We don't usually use linear models in boosting because they simply aren't that good at it. We can produce "easy" data sets that will not converge well being boosted by linear models without too much thought (consider 1 ring in another where each class is of equal size, and a base learner that cuts the inner (and therefor outer) ring in half). A lowly decision stump is often better simply because it has a non-linearity in it, allowing for a much faster adaption to the data.

We avoid complex models such as SVMs because they take a long time to train. Regardless of what base model you choose, AdaBoost is going to run towards the same type of solution (it tries to maximize the L1 margin, where SVMs maximize the L2 margin). If you have to boost 1000 trees, or 500 SVMs, its going to probably be a lot faster to boost the trees. This doesn't even get into all the parameter search you would have to do for each SVM for each model added. It is simply too time consuming. However, there are cases where this can work well - here is a face detection case.

There is also the issue of prediction time. If you need to boost 100 or 1000 models, its going to increase the prediction time by a 2 or 3 orders of magnitude. SMVs are already not the fastest predictors, and this only makes the situation worse.
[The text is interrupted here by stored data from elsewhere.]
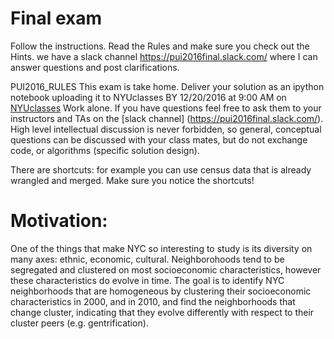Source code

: # Final exam

Follow the instructions. Read the Rules and make sure you check out the Hints.
we have a slack channel https://pui2016final.slack.com/ where I can answer questions and post clarifications.

PUI2016_RULES
This exam is take home. Deliver your solution as an ipython notebook uploading it to NYUclasses BY 12/20/2016 at 9:00 AM on [NYUclasses](https://newclasses.nyu.edu/portal/site/117cb090-5a95-4c21-ae3b-1689f142f714/page/b024aa3e-e0b6-4e83-869c-d25fe12a66ff)
Work alone. If you have questions feel free to ask them to your instructors and TAs on the [slack channel] (https://pui2016final.slack.com/). High level intellectual discussion is never forbidden, so general, conceptual questions can be discussed with your class mates, but do not exchange code, or algorithms (specific solution design).

There are shortcuts: for example you can use census data that is already wrangled and merged. Make sure you notice the shortcuts!

# Motivation:
One of the things that make NYC so interesting to study is its diversity on many axes: ethnic, economic, cultural. Neighborohoods tend to be segregated and clustered on most socioeconomic characteristics, however these characteristics do evolve in time. The goal is to identify NYC neighborhoods that are homogeneous by clustering their socioeconomic characteristics in 2000, and in 2010, and find the neighborhoods that change cluster, indicating that they evolve differently with respect to their cluster peers (e.g. gentrification).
The details of this are more picked up from the math then discussed in english. If you are interested in more explicit discussion of the issue about why such models work, read some of Leo Breiman's papers.

2
votes

The idea behind adaboost is each tree, or more generally weak learner, was trained individually and was trained in a certain order and weight on all of the outcomes. The first classifier is trained on the base input and a weight for the tree is calculated, the second classifier is trained with the elements that the first tree classified correctly weighted lower and the elements that the first tree misclassified weighted higher and a weight is learned for the second classifier, the third classifier is trained with things that the new classifier of the first and second tree classified correctly weighted lower and the things that they classified incorrectly weighted higher, and so on and so forth.

0
votes

Think about the simplest example in which you will fit a 1D curve with a linear model. Instead of approximating, you are going to learn the curve. So each time you pick up two data sets to learn the line crossing them. After plenty learning times, the line will be obtained by averaging all the parameters (weights) you learned. Such line will achieve the lowest in-sample error. And this is equivalent to the learning process in which you update the previous parameters given the new training set.
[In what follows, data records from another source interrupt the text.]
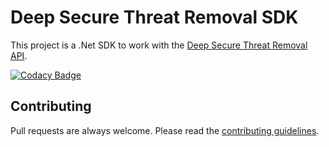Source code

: # Deep Secure Threat Removal SDK

This project is a .Net SDK to work with the [Deep Secure Threat Removal API](https://threat-removal.deep-secure.com/).

[![Codacy Badge](https://app.codacy.com/project/badge/Grade/939558c9841e4896a12dea992a514990)](https://www.codacy.com/gh/baynezy/deep-secure-threat-removal-sdk/dashboard?utm_source=github.com&amp;utm_medium=referral&amp;utm_content=baynezy/deep-secure-threat-removal-sdk&amp;utm_campaign=Badge_Grade)

## Contributing

Pull requests are always welcome. Please read the [contributing guidelines](.github/CONTRIBUTING.md).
I am not sure whether I understand your question correctly, but if you are trying to fit with different models (linear, quadratic, cubic,exponential...) for the example above, the number of weights for each model is not the same. So the greedy approach as what people do in classification problems may not well-fit. One resolving method may be: you give the weight on each model, and use boosting to determine which model is best fit for the training data.

An alternative to do this regression is to use neural network as the weak learner. Here is one study that applied back-propagation on neural network. Every time a subset of the training set was randomly picked for the learning and boosting process. And stagewise additive modeling is used to update the weight. The error calculation and weight factor is slightly different but in a similar form with what are used in classification. The result indicates ada-neural network is more stable than back-propagation in the regression.
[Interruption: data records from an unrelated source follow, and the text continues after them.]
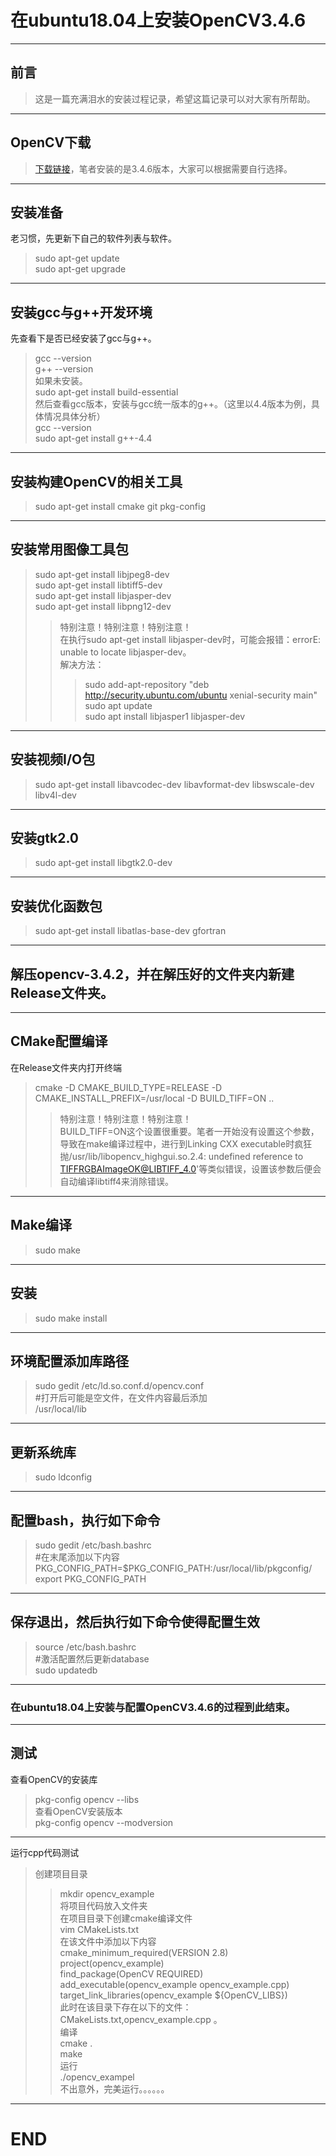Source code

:# 在ubuntu18.04上安装OpenCV3.4.6
---  
## 前言
>这是一篇充满泪水的安装过程记录，希望这篇记录可以对大家有所帮助。  
---  
## OpenCV下载
>[下载链接](https://opencv.org/releases.html)，笔者安装的是3.4.6版本，大家可以根据需要自行选择。  
---  
## 安装准备
老习惯，先更新下自己的软件列表与软件。  
>sudo apt-get update  
>sudo apt-get upgrade  
---  
## 安装gcc与g++开发环境  
先查看下是否已经安装了gcc与g++。 
>gcc --version  
>g++ --version  
如果未安装。  
>sudo apt-get install build-essential  
然后查看gcc版本，安装与gcc统一版本的g++。（这里以4.4版本为例，具体情况具体分析）  
>gcc --version  
>sudo apt-get install g++-4.4  
---  
## 安装构建OpenCV的相关工具  
>sudo apt-get install cmake git pkg-config   
---  
## 安装常用图像工具包  
>sudo apt-get install libjpeg8-dev   
>sudo apt-get install libtiff5-dev   
>sudo apt-get install libjasper-dev   
>sudo apt-get install libpng12-dev   
> >特别注意！特别注意！特别注意！  
> >在执行sudo apt-get install libjasper-dev时，可能会报错：errorE: unable to locate libjasper-dev。  
> >解决方法：  
> > >sudo add-apt-repository "deb http://security.ubuntu.com/ubuntu xenial-security main"  
> > >sudo apt update  
> > >sudo apt install libjasper1 libjasper-dev   
---   
## 安装视频I/O包   
>sudo apt-get install libavcodec-dev libavformat-dev libswscale-dev libv4l-dev  
---  
## 安装gtk2.0  
>sudo apt-get install libgtk2.0-dev  
---  
## 安装优化函数包  
>sudo apt-get install libatlas-base-dev gfortran  
---  
## 解压opencv-3.4.2，并在解压好的文件夹内新建Release文件夹。  
---  
## CMake配置编译  
在Release文件夹内打开终端  
>cmake -D CMAKE_BUILD_TYPE=RELEASE -D CMAKE_INSTALL_PREFIX=/usr/local -D BUILD_TIFF=ON ..   
> >特别注意！特别注意！特别注意！  
> >BUILD_TIFF=ON这个设置很重要。笔者一开始没有设置这个参数，导致在make编译过程中，进行到Linking CXX executable时疯狂抛/usr/lib/libopencv_highgui.so.2.4: undefined reference to TIFFRGBAImageOK@LIBTIFF_4.0'等类似错误，设置该参数后便会自动编译libtiff4来消除错误。  
---  
## Make编译  
>sudo make  
---  
## 安装  
>sudo make install  
---  
## 环境配置添加库路径  
>sudo gedit /etc/ld.so.conf.d/opencv.conf   
>#打开后可能是空文件，在文件内容最后添加  
>/usr/local/lib  
---  
## 更新系统库  
>sudo ldconfig  
---  
## 配置bash，执行如下命令  
>sudo gedit /etc/bash.bashrc  
>#在末尾添加以下内容  
>PKG_CONFIG_PATH=$PKG_CONFIG_PATH:/usr/local/lib/pkgconfig/  
>export PKG_CONFIG_PATH  
---  
## 保存退出，然后执行如下命令使得配置生效  
>source /etc/bash.bashrc  
>#激活配置然后更新database  
>sudo updatedb   
---  
### 在ubuntu18.04上安装与配置OpenCV3.4.6的过程到此结束。  
---   
## 测试   
查看OpenCV的安装库   
>pkg-config opencv --libs   
查看OpenCV安装版本   
>pkg-config opencv --modversion   
---  
运行cpp代码测试  
>创建项目目录  
> >mkdir opencv_example  
>将项目代码放入文件夹  
>在项目目录下创建cmake编译文件   
> >vim CMakeLists.txt  
>在该文件中添加以下内容    
> >cmake_minimum_required(VERSION 2.8)  
> >project(opencv_example)  
> >find_package(OpenCV REQUIRED)  
> >add_executable(opencv_example opencv_example.cpp)  
> >target_link_libraries(opencv_example ${OpenCV_LIBS})   
>此时在该目录下存在以下的文件： CMakeLists.txt,opencv_example.cpp 。   
>编译    
> >cmake .   
> >make   
>运行   
> >./opencv_exampel   
>不出意外，完美运行。。。。。。  
---   
# END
In classification problem, I am trying to understand why AdaBoost with stump learners is better than with SVM? Since AdaBoost is a greedy feature selector, given the same feature set, SVM is expected to outperform AdaBoost, isn't it? Actually it is feasible to use AdaBoost to select important features and SVM to classify examples. You can also build a AdaBoost tree that put the features falling into the SVM margin to the children nodes, and re-train them with SVM until they are correctly classified.